On that first Christmas Eve and today it is God-With-Us. Not God-Up-There somewhere who answers our prayers by lifting us out of this messy world, out of our lives, but the God who comes to us in the midst of them—however far from home we are, however less than ideal our circumstances, however much or little our lives reflect the Christmas carols we sing. That is where God is born, in any cradle we will offer, on any pile of straw we will pat together with our hands.
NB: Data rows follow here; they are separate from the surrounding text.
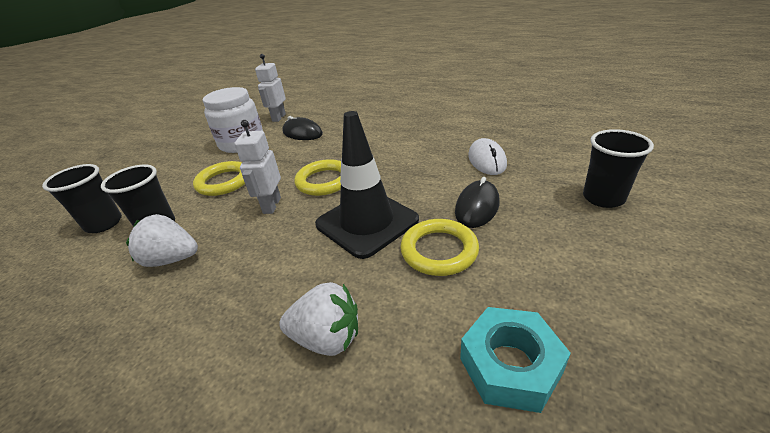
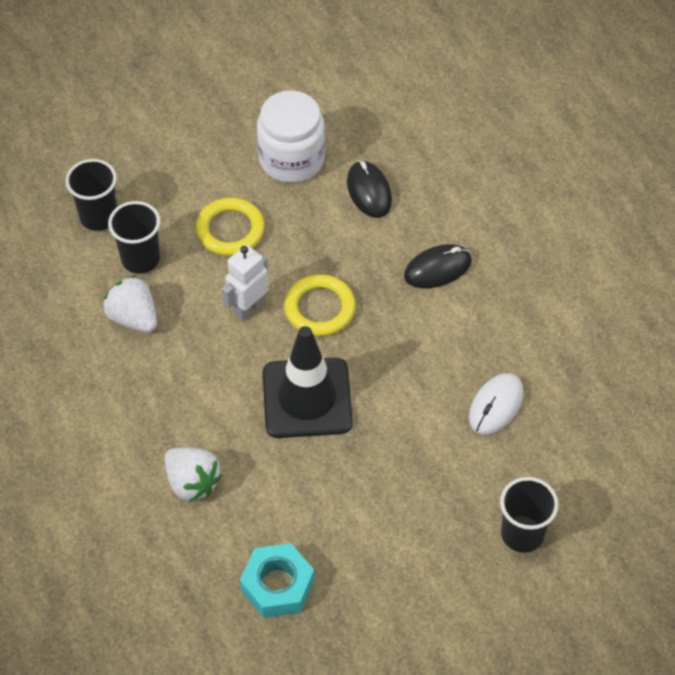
camera: 35 degrees right, 20 degrees up
(278, 118) = (370, 126): white robot -> none
(439, 251) = (330, 474): yellow ring -> none
(477, 207) = (410, 456): black mouse -> black mouse (437, 269)

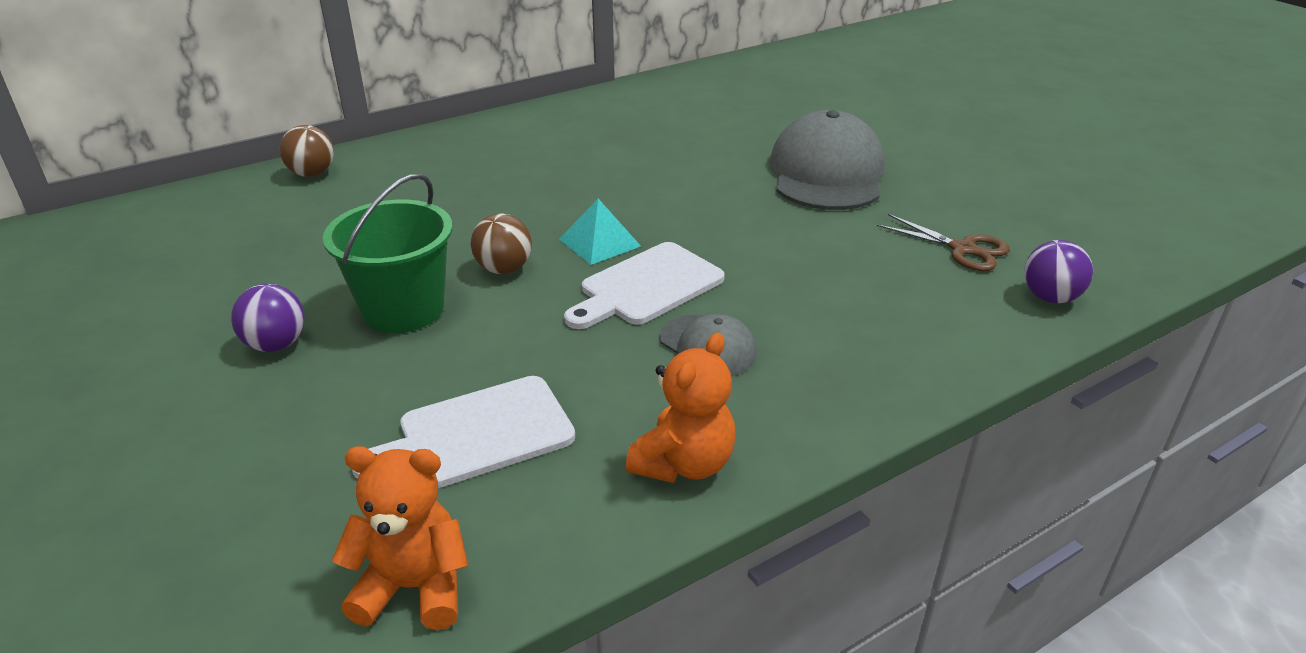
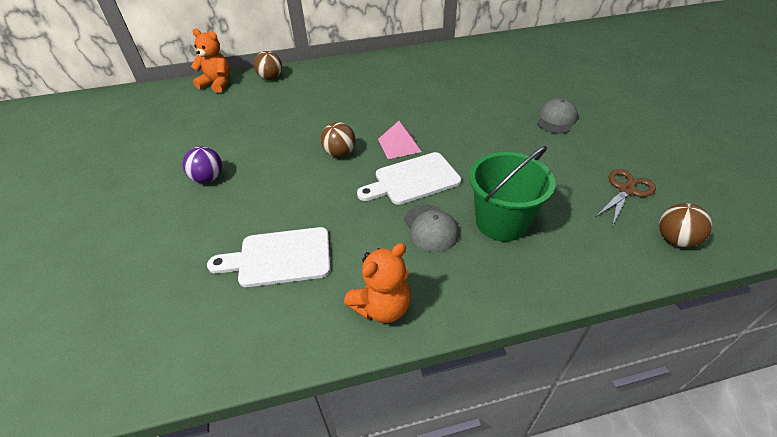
camera: 20 degrees right, 10 degrees up
(403, 309) = (278, 169): green bucket -> green bucket (501, 222)
(414, 587) = (205, 348): orange teddy bear -> orange teddy bear (217, 84)
(599, 242) = (399, 145): turquoise pyramid -> pink pyramid
(826, 173) = (556, 119): grey cap -> grey cap, size x0.51
(963, 249) = (626, 190): brown scissors -> brown scissors turned 105 degrees counterclockwise
(1050, 298) = (675, 239): purple ball -> brown ball

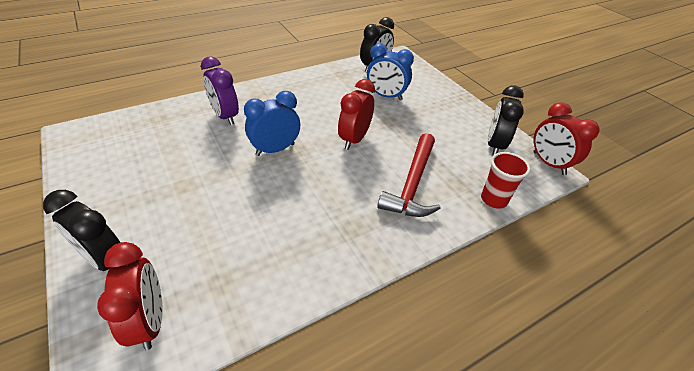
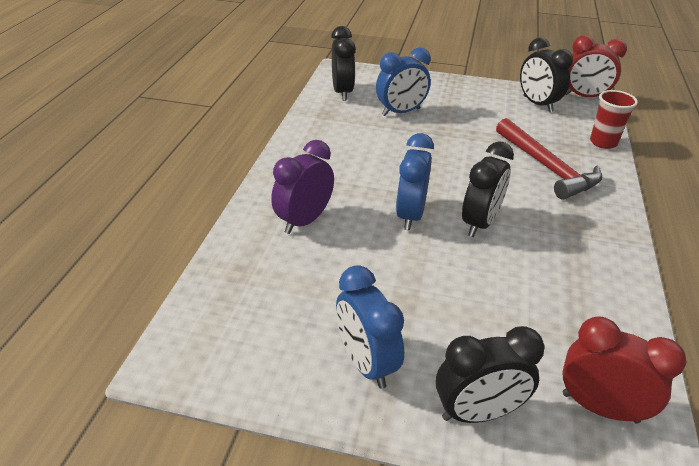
camera: 45 degrees left, 5 degrees down
(118, 195) = (366, 363): none -> blue clock
(225, 116) = (304, 221): purple clock -> purple clock turned 120 degrees clockwise
(301, 181) = (480, 223): none -> black clock
(354, 139) = (449, 163): red clock -> none

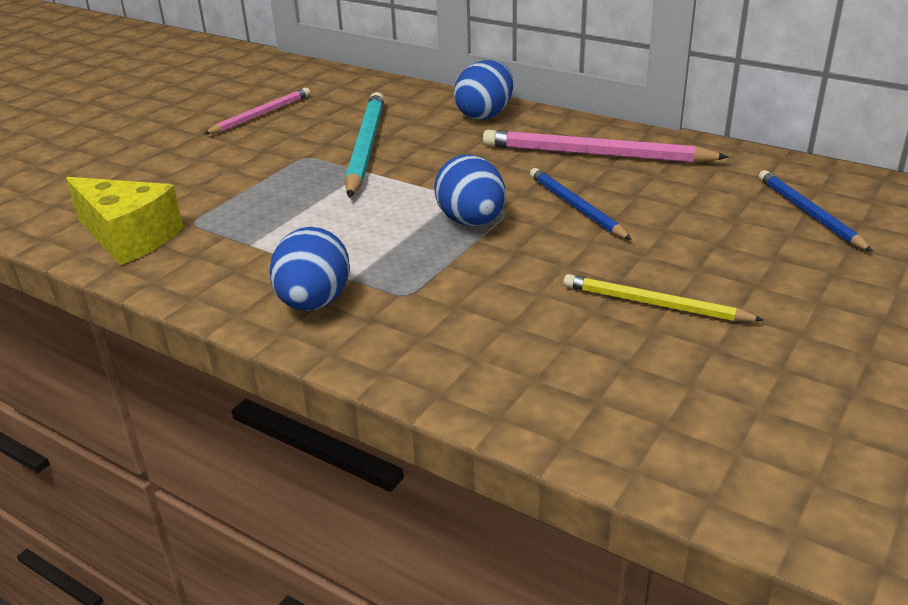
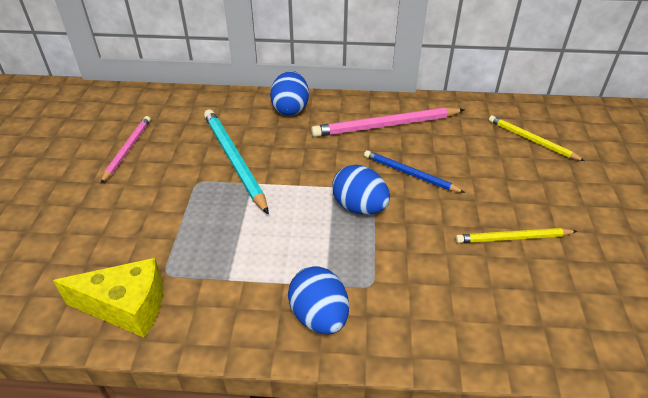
camera: 30 degrees left, 10 degrees up
(809, 213) = (531, 140): blue pencil -> yellow pencil

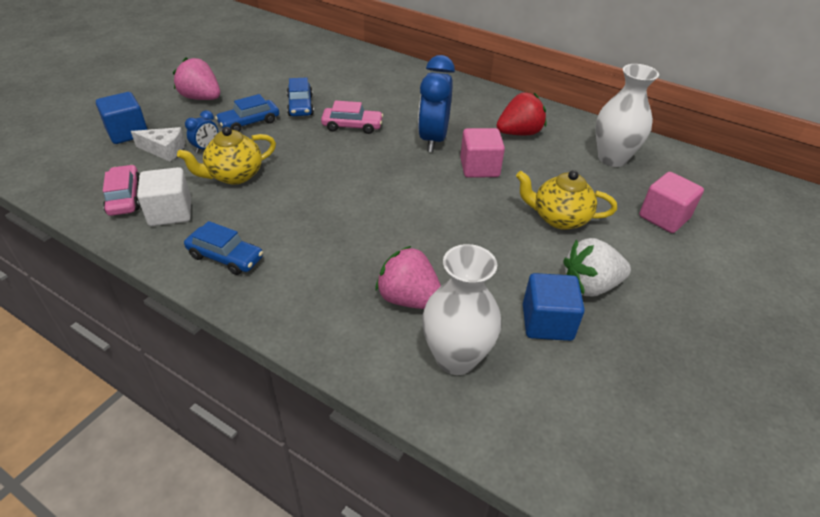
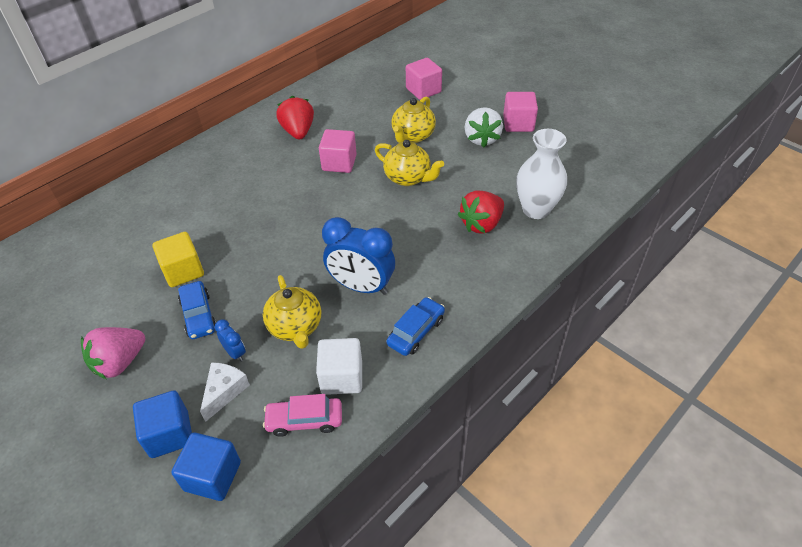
camera: 75 degrees left, 5 degrees up
(300, 106) = (183, 271): blue car -> yellow cube
(352, 126) = (242, 234): pink car -> none
(409, 299) = (481, 224): pink strawberry -> red strawberry
(433, 139) = (287, 183): blue clock -> blue clock (361, 286)
(475, 223) = (408, 178): none -> yellow teapot
(547, 322) = (510, 164): blue cube -> blue cube (212, 476)
(612, 158) = (350, 94): white vase -> none
(651, 326) = (518, 124): none -> pink cube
Any of us who have prayed to be transported to God’s presence this Christmas will get their wish. Only not in the way we likely imagined. Because the opening in the veil between worlds opens only one way tonight—from heaven to earth. Because tonight, every night, for all eternity, God is in the midst of this world, in the midst of us, still seeking new flesh in which to be born. Perfect God seeking a home in our imperfectly wonderful arms and lives.